▶ _Task description_: Give a faithful, exact copy of all entries, minus the images.
== Segment start ==
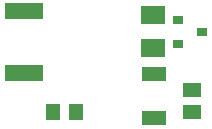
<source format=gbr>
%FSLAX34Y34*%
%MOMM*%
%LNSMDMASK_BOTTOM*%
G71*
G01*
%ADD10R,3.200X1.400*%
%ADD11R,2.000X1.300*%
%ADD12R,1.300X1.400*%
%ADD13R,1.600X1.300*%
%ADD14R,2.000X1.600*%
%ADD15R,0.900X0.800*%
%LPD*%
X18324Y981700D02*
G54D10*
D03*
X18329Y928921D02*
G54D10*
D03*
X128717Y891028D02*
G54D11*
D03*
X128617Y928628D02*
G54D11*
D03*
X62332Y896372D02*
G54D12*
D03*
X43332Y896372D02*
G54D12*
D03*
X160495Y895995D02*
G54D13*
D03*
X160495Y914995D02*
G54D13*
D03*
X127260Y950682D02*
G54D14*
D03*
X127260Y978682D02*
G54D14*
D03*
X148859Y954100D02*
G54D15*
D03*
X148859Y974100D02*
G54D15*
D03*
X168859Y964100D02*
G54D15*
D03*
M02*

</source>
== Segment end ==
▶ _Output below_:
<source format=gbr>
%FSLAX34Y34*%
%MOMM*%
%LNSMDMASK_BOTTOM*%
G71*
G01*
%ADD10R,3.200X1.400*%
%ADD11R,2.000X1.300*%
%ADD12R,1.300X1.400*%
%ADD13R,1.600X1.300*%
%ADD14R,2.000X1.600*%
%ADD15R,0.900X0.800*%
%LPD*%
X18324Y981700D02*
G54D10*
D03*
X18329Y928921D02*
G54D10*
D03*
X128717Y891028D02*
G54D11*
D03*
X128617Y928628D02*
G54D11*
D03*
X62332Y896372D02*
G54D12*
D03*
X43332Y896372D02*
G54D12*
D03*
X160495Y895995D02*
G54D13*
D03*
X160495Y914995D02*
G54D13*
D03*
X127260Y950682D02*
G54D14*
D03*
X127260Y978682D02*
G54D14*
D03*
X148859Y954100D02*
G54D15*
D03*
X148859Y974100D02*
G54D15*
D03*
X168859Y964100D02*
G54D15*
D03*
M02*

</source>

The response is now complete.